◆ What to do: The records that follow are to be copied word for word. Pictures should be omitted.
>>>>
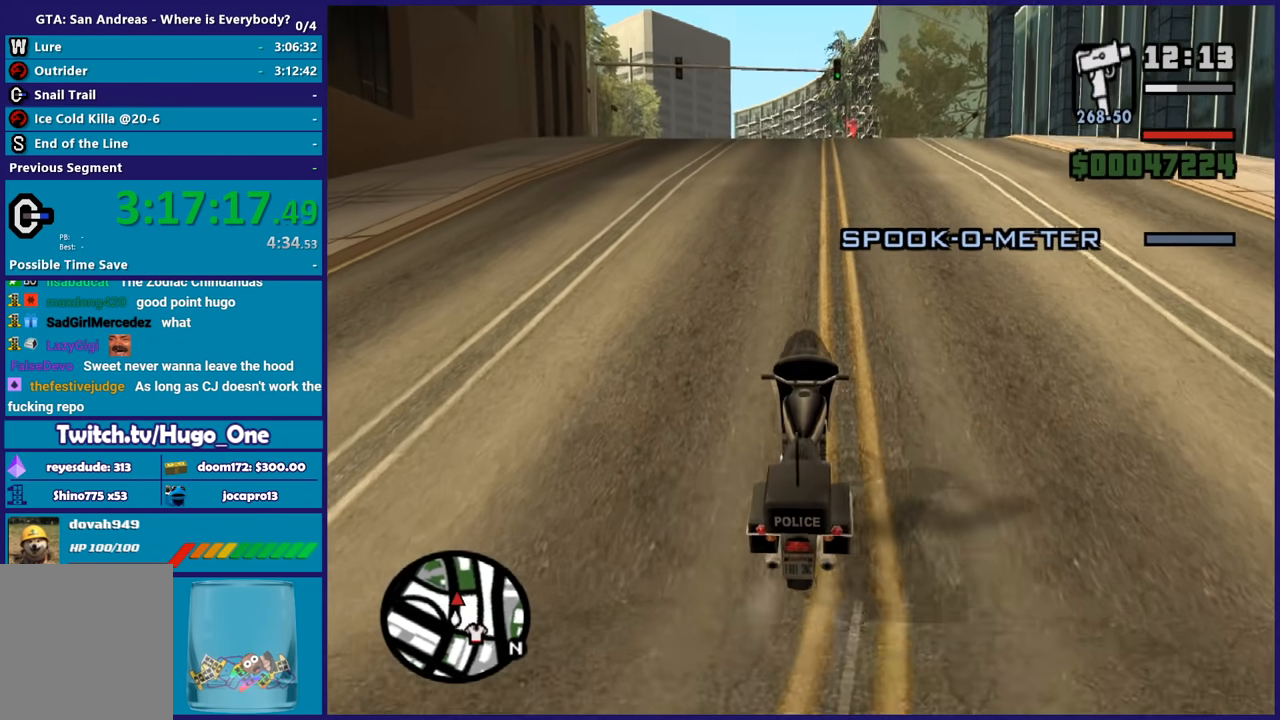
{"buttons": [], "left_stick": "center", "right_stick": "center", "button_events": [[34, "R2", "up"], [167, "R2", "down"], [434, "R2", "up"]]}
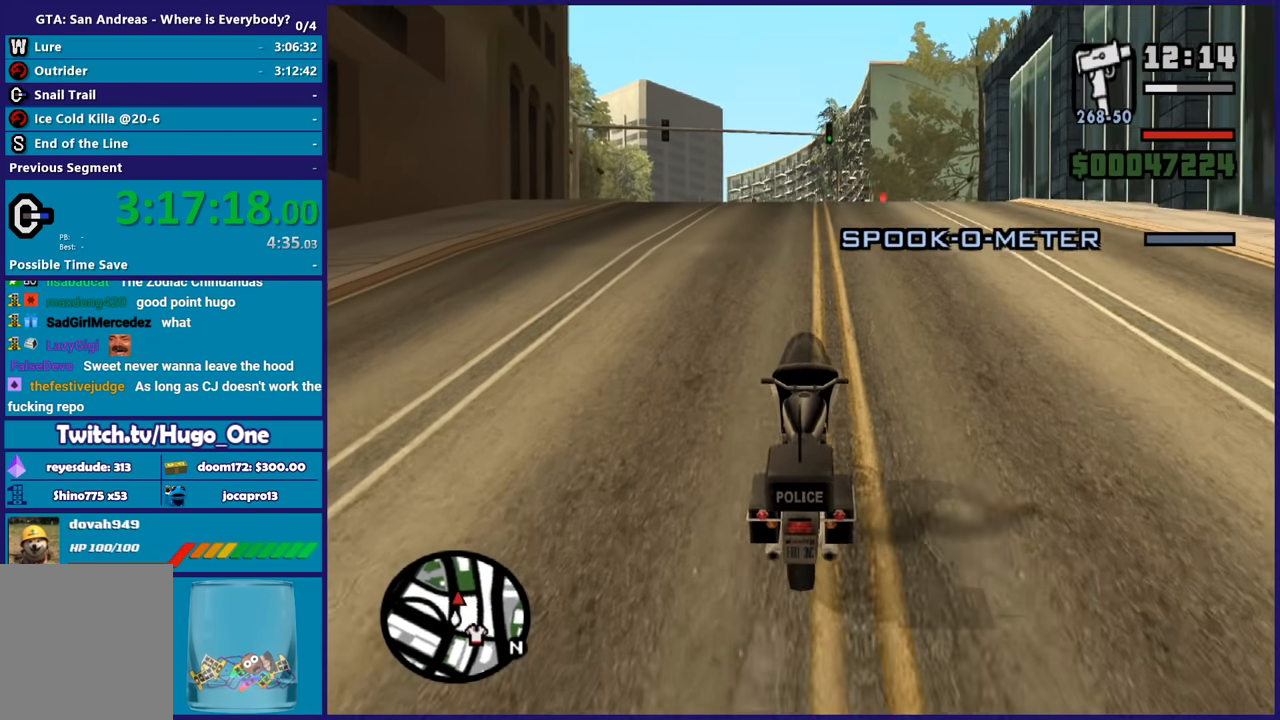
{"buttons": ["R2"], "left_stick": "center", "right_stick": "down-left", "button_events": [[67, "R2", "down"]]}
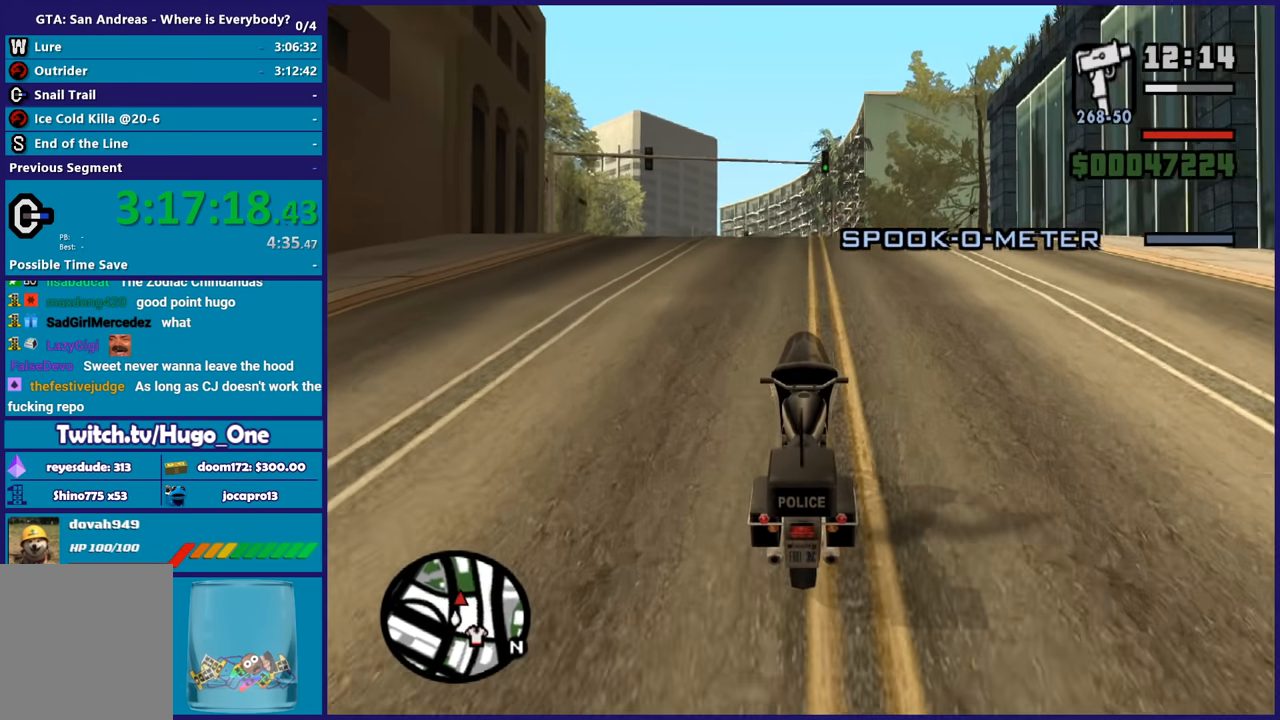
{"buttons": ["R2"], "left_stick": "center", "right_stick": "down-left", "button_events": []}
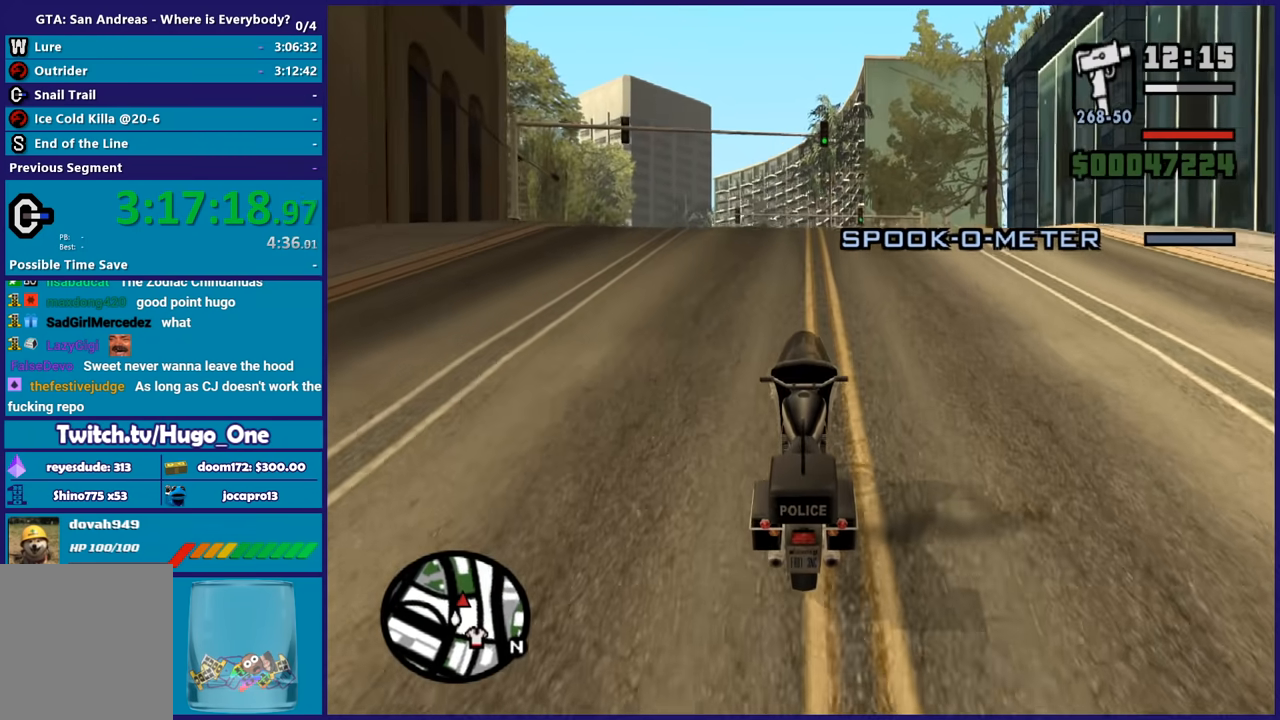
{"buttons": ["R2"], "left_stick": "center", "right_stick": "down", "button_events": [[233, "R2", "up"], [367, "R2", "down"]]}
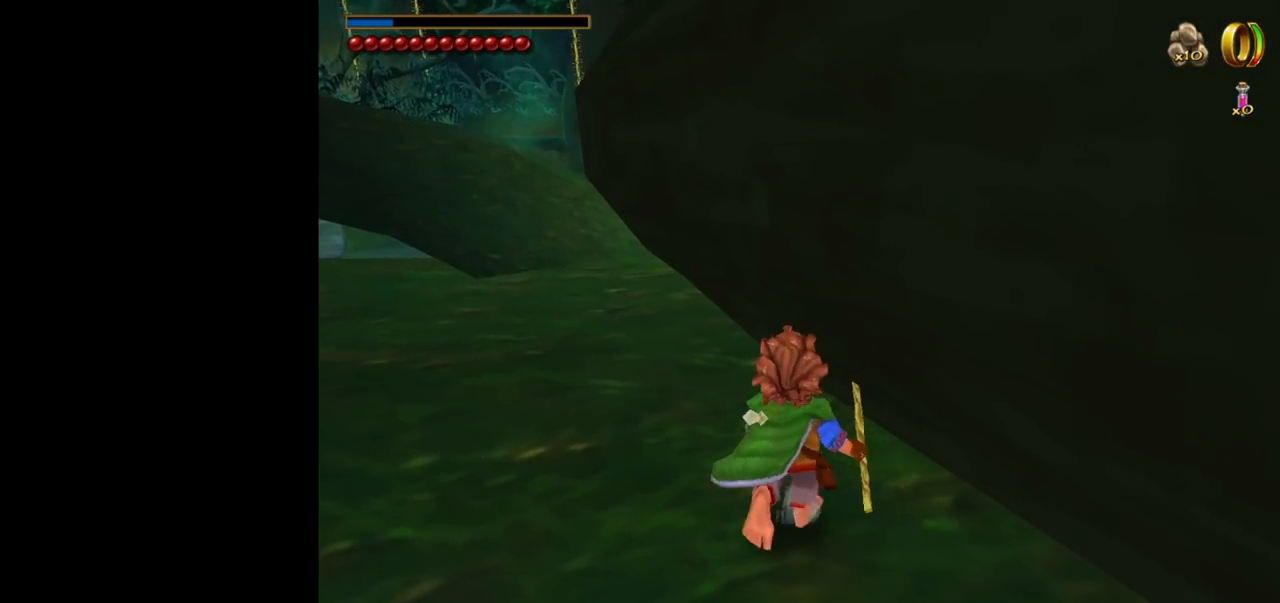
Gameplay with keyboard and mouse; each line is a JSON object with the keys and mouse buttons held at the frame after it. "events" lists presses ("down") and releases ("up") of "1", "2", "3", "a", "ctrl", "d", "down", "e", "escape", "f", "left", "return", "right", "s", "shift", "space", "up", "w", "mouse_left" and "mouse_right" between this image and that frame as [ms after this image, input, new state], when the widget could be followed in between. "mouse_left", "mouse_right" = the "left", "right" buttons of the "mouse" list. No other keys are recorded. Mouse movement is not recorded. Not read: tab.
{"keys": ["w"], "mouse": [], "events": []}
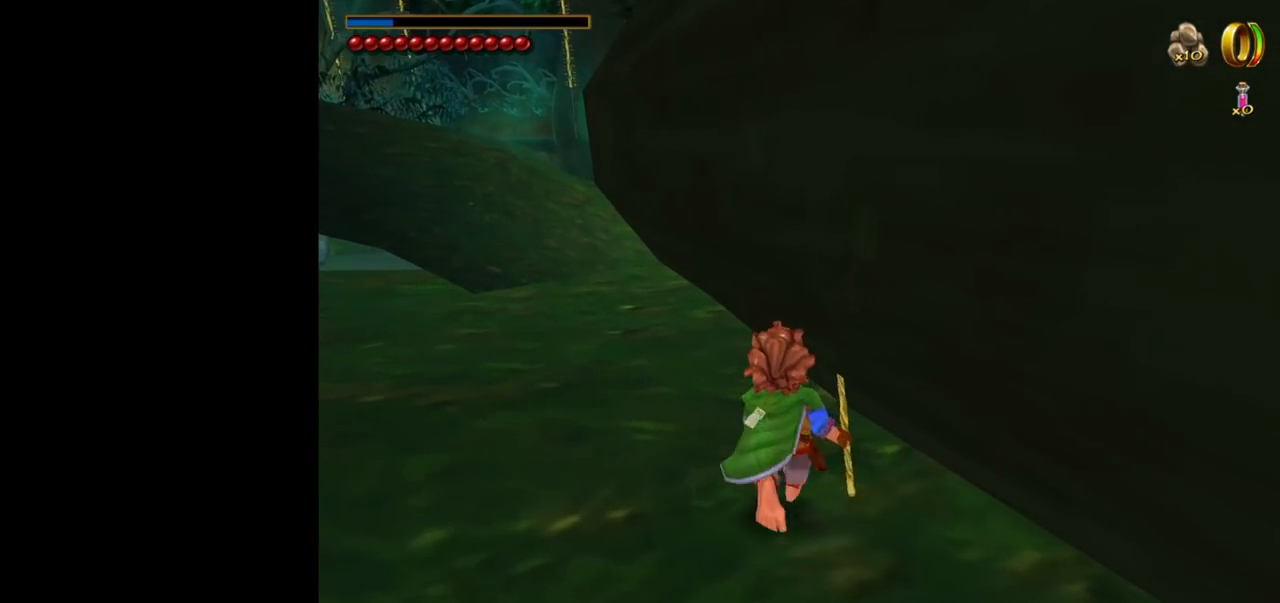
{"keys": ["w"], "mouse": [], "events": []}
<<<<
◆ Result:
{"buttons": [], "left_stick": "center", "right_stick": "center", "button_events": [[34, "R2", "up"], [167, "R2", "down"], [434, "R2", "up"]]}
{"buttons": ["R2"], "left_stick": "center", "right_stick": "down-left", "button_events": [[67, "R2", "down"]]}
{"buttons": ["R2"], "left_stick": "center", "right_stick": "down-left", "button_events": []}
{"buttons": ["R2"], "left_stick": "center", "right_stick": "down", "button_events": [[233, "R2", "up"], [367, "R2", "down"]]}
Gameplay with keyboard and mouse; each line is a JSON object with the keys and mouse buttons held at the frame after it. "events" lists presses ("down") and releases ("up") of "1", "2", "3", "a", "ctrl", "d", "down", "e", "escape", "f", "left", "return", "right", "s", "shift", "space", "up", "w", "mouse_left" and "mouse_right" between this image and that frame as [ms after this image, input, new state], when the widget could be followed in between. "mouse_left", "mouse_right" = the "left", "right" buttons of the "mouse" list. No other keys are recorded. Mouse movement is not recorded. Not read: tab.
{"keys": ["w"], "mouse": [], "events": []}
{"keys": ["w"], "mouse": [], "events": []}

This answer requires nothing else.